The fact that German may also use prefixed
verbs or verbal complements does not seem to affect the
distribution of the Yiddish periphrastic conjugation. For
example, Y ▲bojdek zajn ‘examine, scrutinize, inspect’ is
matched by German terms which were blocked in Yiddish for one
reason or another, see e.g. G be(auf)sichtigen, beobachten,
beschauen, (er)forschen, (nach)prüfen, untersuchen, etc. The
non-periphrastic Y batkenen expresses a ▲‘religious
inspection’ (vs. Old Hebrew ‘inspect’), for which there is no
immediate German counterpart. The Ukrainian translation
equivalents are always prefixed verbs or verbs which tend to
have an adverbial complement, see e.g. Uk допитувати,
наглядати, оглядати,
перевіряти, (старанно)
досліджувaти,
вислухувати.
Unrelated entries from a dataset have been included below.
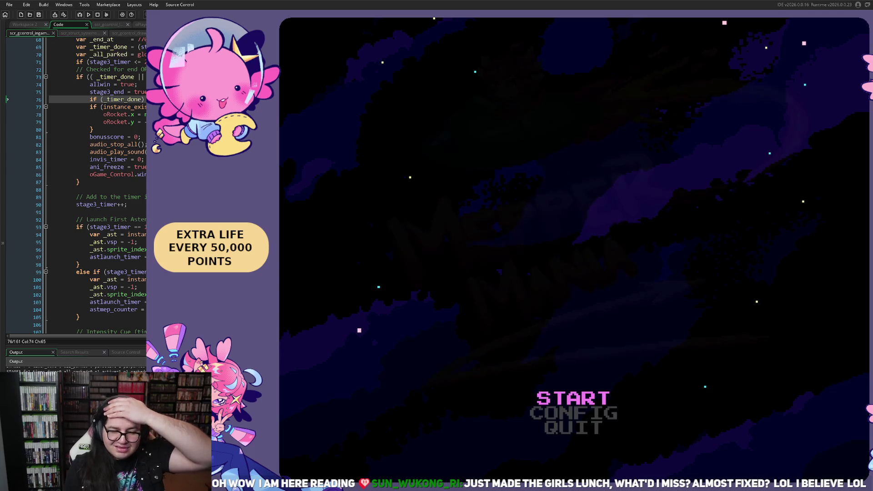
pyautogui.press('Return')
# Begin another run at stage 3 from the stage-select options.
pyautogui.press('Down')
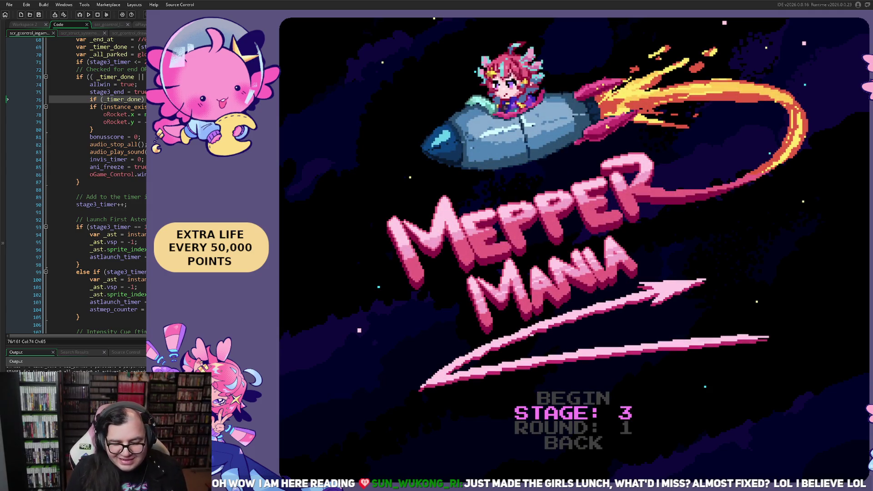
pyautogui.press('Up')
pyautogui.press('Return')
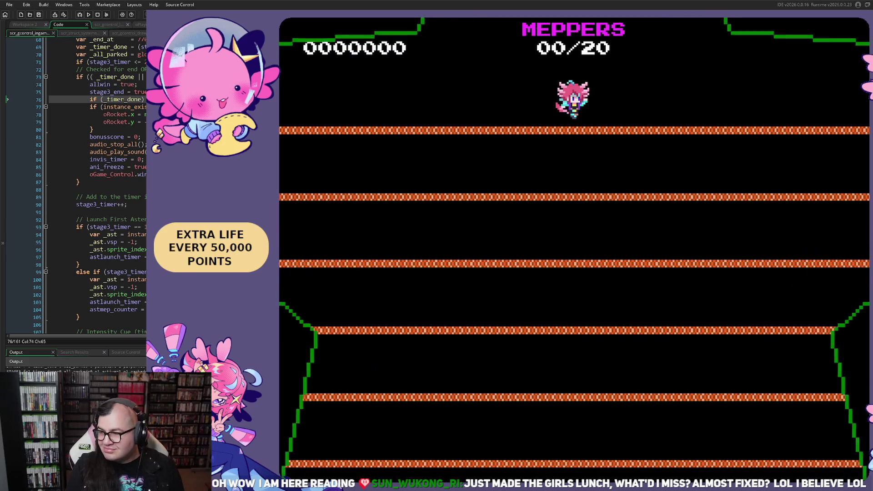
# Play along the top platform, rescuing two Meppers for 2000 points.
pyautogui.press('Left')
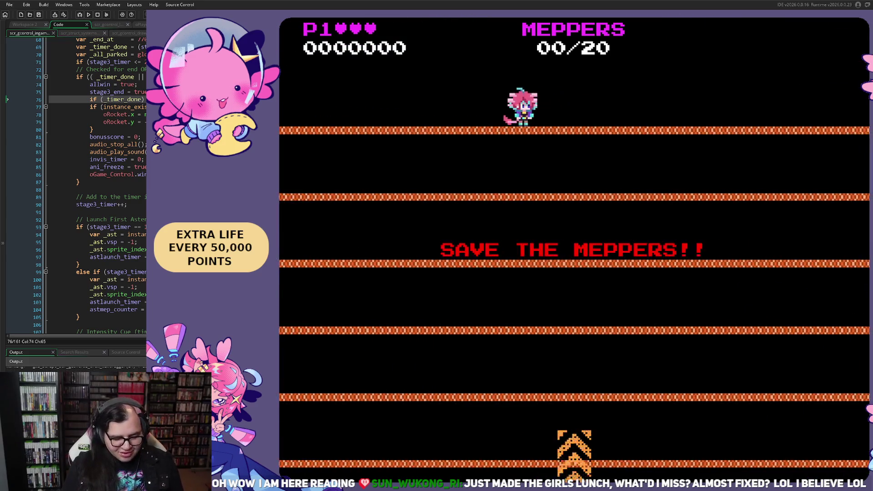
pyautogui.press('Left')
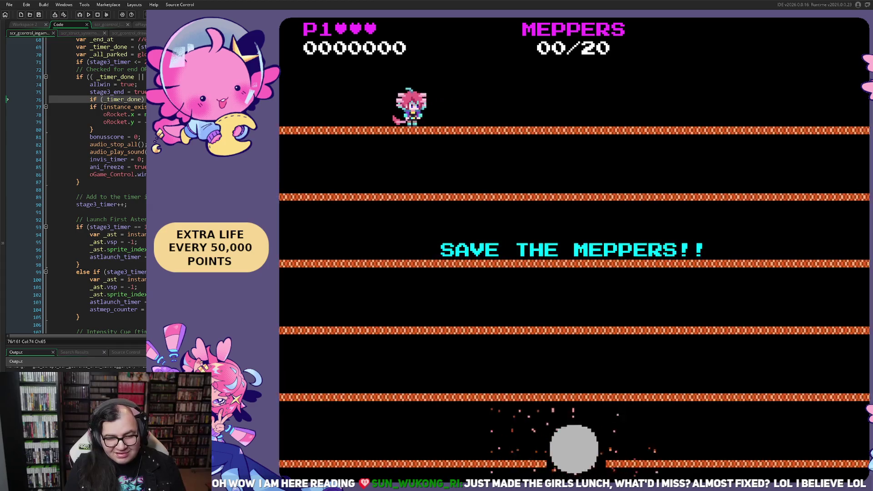
pyautogui.press('Left')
In Yiddish, the
notion ‘to slander, calumniate’ requires a prefixed Germanism, a
simplex with a complement or a periphrastically
integrated Hebraism, such as Y baredn < redn
‘to talk’ (< G bereden, also ‘talk over, discuss,
persuade’, meanings unattested in Yiddish), ▲redn rexiles
ojf (lit. ‘speak gossip about’), ▲mojce-šemra zajn ojf
(lit. ‘take out a bad name on’), ▲redn rišes (lit.
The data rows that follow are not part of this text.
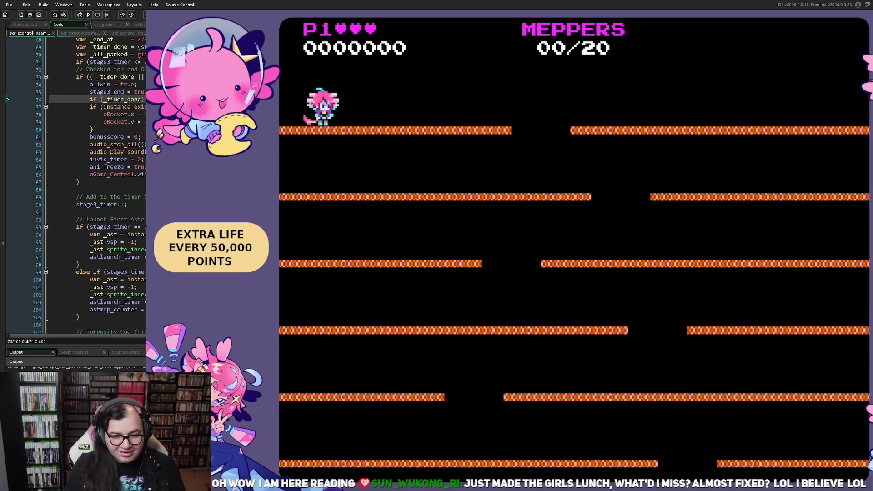
pyautogui.press('Left')
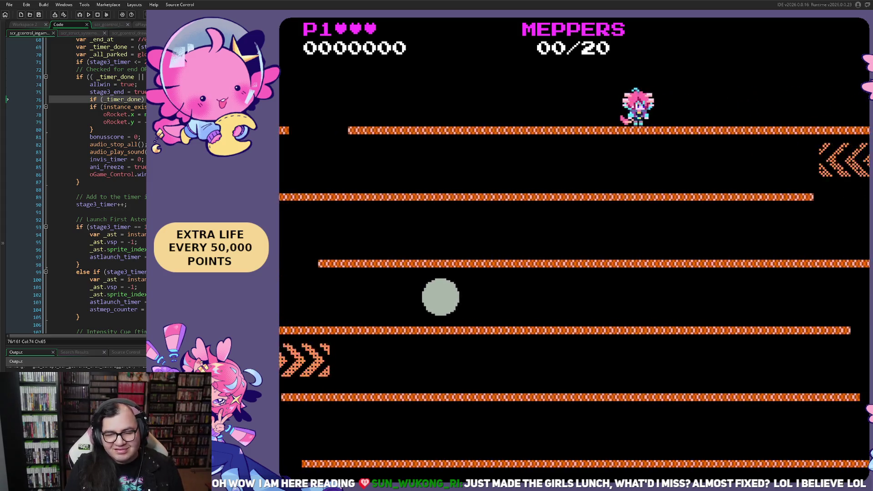
pyautogui.press('Right')
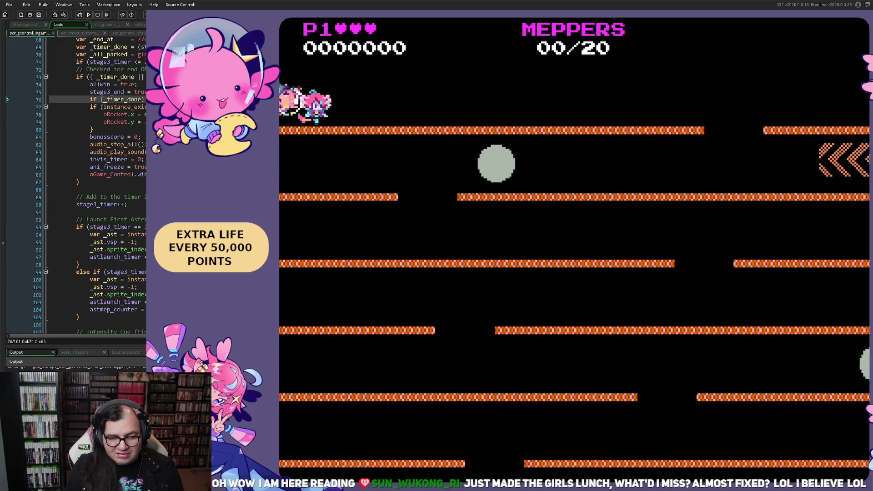
pyautogui.press('Right')
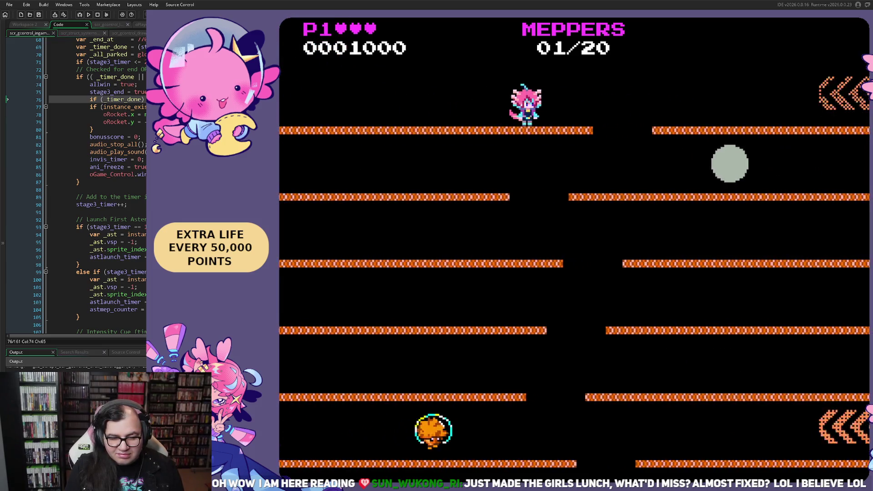
pyautogui.press('space')
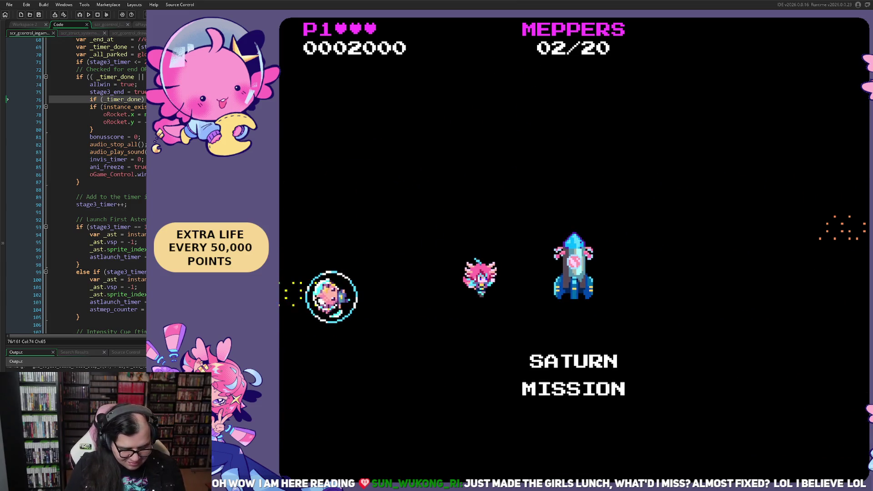
# Pause, restart the game, and open stage select from the title menu.
pyautogui.press('Escape')
pyautogui.press('Return')
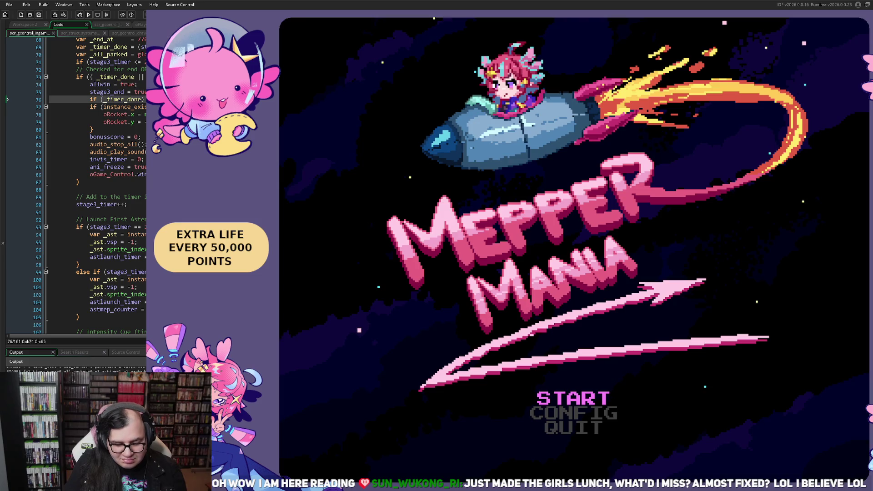
pyautogui.press('Return')
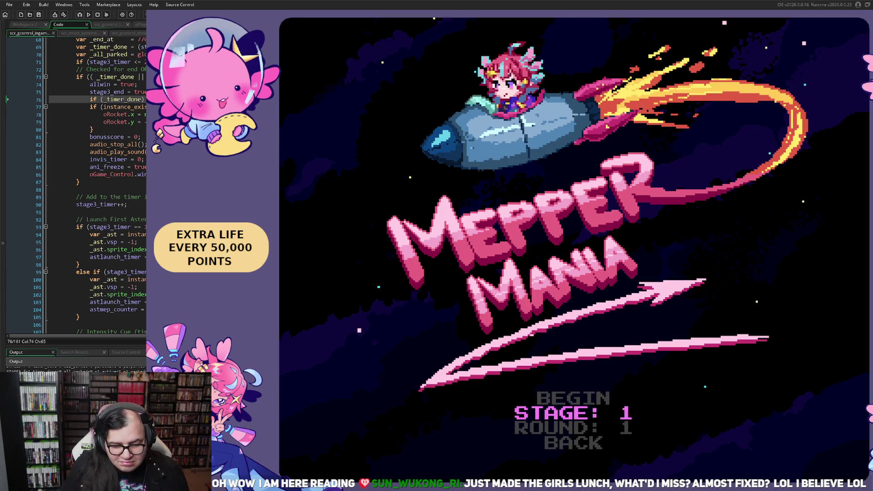
# Lower the starting stage to 1 and begin the run.
pyautogui.press('Left')
pyautogui.press('Up')
pyautogui.press('Return')
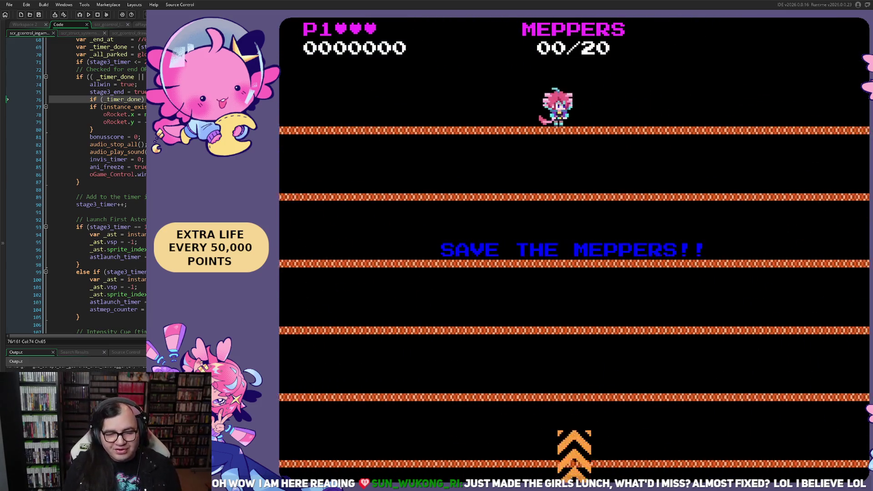
# Play stage 1 with arrow and jump keys until 7 of 20 Meppers are saved, then pause.
pyautogui.press('Left')
pyautogui.press('Left')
‘speak evil’; the second term also means ‘anti-Semite’), ▲maxn
a bilbl (lit. ‘make confusion, libel’), ▲malšn zajn ojf
(< lit. ‘inform against’). The corresponding Ukrainian terms
also tend to be periphrastic, see e.g. Uk зводити
наклеп, порочити репутацію
‘to slander, calumniate’ (lit. ‘bring slander, insult a
reputation’, respectively) ~ non-periphrastic but prefixed
доносити, обвинувачувати,
засуджувати ‘denounce’.
(b) Yiddish has occasional Hebraisms with an
atypical Ashkenazic phonetic form. Y ▲ta’arebret ‘bier’ <
Old He ţāhārāh should be either tohoro in
Ashkenazic “whole” Hebrew (i.e. monolingual Hebrew texts
read by Yiddish speakers) or “merged” (i.e. colloquial) Y
to’ore. The qamac and pataħ diacritics in Old
Hebrew > Yiddish as /o ~ u/ in open and /a/ in closed syllables.
Other exceptions are found in Slavic Hebraisms, see Br
кагал ‘Jewish community
(organization)’ (vs. Y kōl, kūl). The deviant reading of
the Hebrew diacritics could theoretically be a relic of the
reading norms of Khazar Jews inherited by Ashkenazic Jews.
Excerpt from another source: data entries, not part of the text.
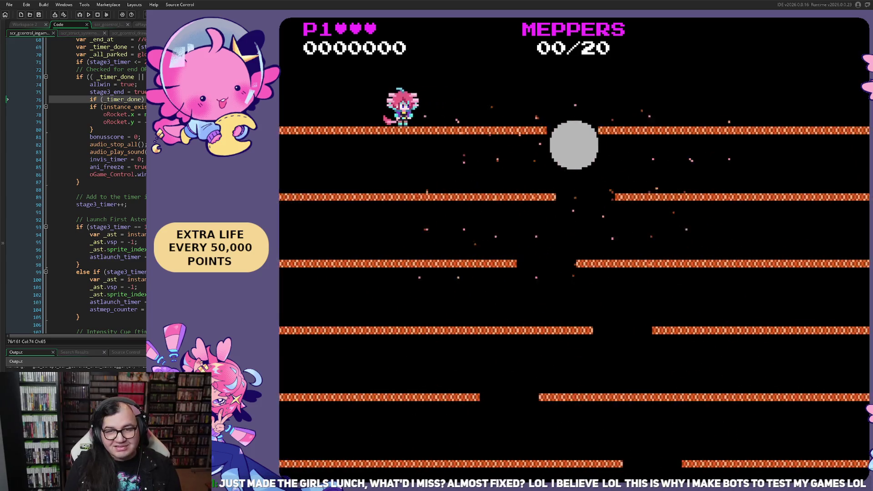
pyautogui.press('Right')
pyautogui.press('space')
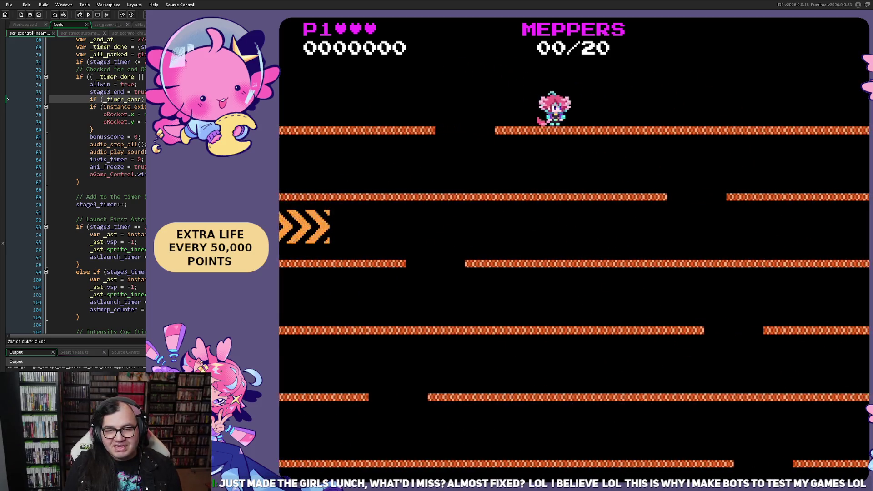
pyautogui.press('Left')
pyautogui.press('Left')
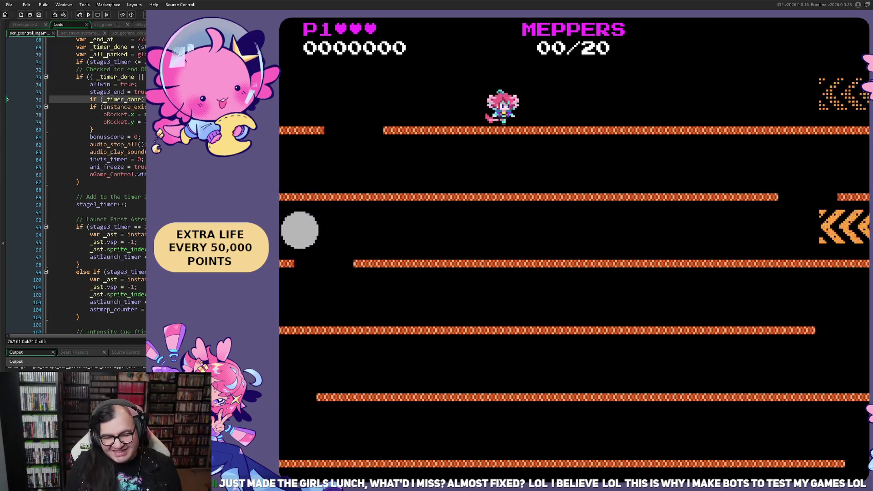
pyautogui.press('Right')
pyautogui.press('space')
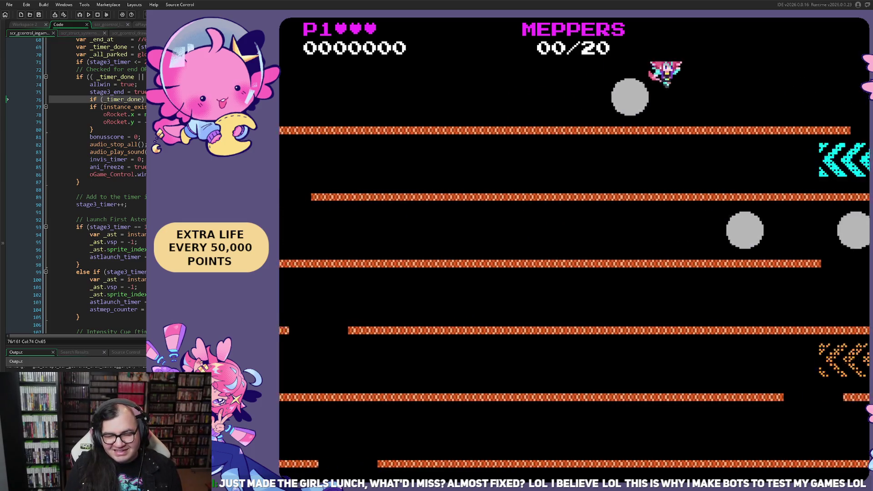
pyautogui.press('space')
Similarly, unexpected forms of Hebraisms in Western Yiddish
(created to the west of the Elbe river) could be vestiges of
Judeo-French or Judeo-Italian reading norms (see Jacobs et al.
1994, 396-397; Wexler 1988, 96-116).
(c) Yiddish has a few Iranian words which are
also attested in Eastern Slavic, but not always in the same form
and meaning. This suggests that Yiddish could have acquired the
terms through its own contacts with the relevant source
languages and not indirectly through coterritorial Slavic
intermediaries. Two variants of a single Iranianism are (i) Br,
UkY šabaš ‘tip given to a musician at a wedding by guests
who participate in the dancing’ and (ii) pan-Y šibeš
‘trifle; small coin’ (the latter is spelled as if it were a
Hebrew term but has not acquired the meaning of He šibūš
‘complication’, which could theoretically also become *šibeš
in Yiddish). The first variant, usually in a truncated form
(but often with a meaning closer to that of the second variant),
is found in non-Jewish languages extending from Russian to Dutch
slang (see Wexler 1987, 64-69, 218 and 1993, 108-110). The
meaning of the first variant, restricted to Yiddish, is
identical to that of the etymon of both variants—Persian
šābāš.
In 1993 I regarded the Ashkenazic Jews as a
“Slavo-Turkic people in search of a Jewish identity”; that may
have been an appropriate description for the first
relexification phase. For the second relexification phase, first
proposed in 2000, it is more accurate to speak of a
“Turko-Slavic people”. Hopefully, geneticists will soon have
something to say about the changing mix of Slavic and Turkic
ethnicities in the ethnogenesis of the Ashkenazic Jews; for the
time being, though, Yiddish linguistics is the sole proof of a
Khazar component in the ethnogenesis of the Ashkenazic people.
Footnotes
ąThe following symbols of component origin
are used with examples: ▲ = Hebrew origin, ▲ =
Hebroidism; ■ = Slavic origin, ■ = Slavoidism.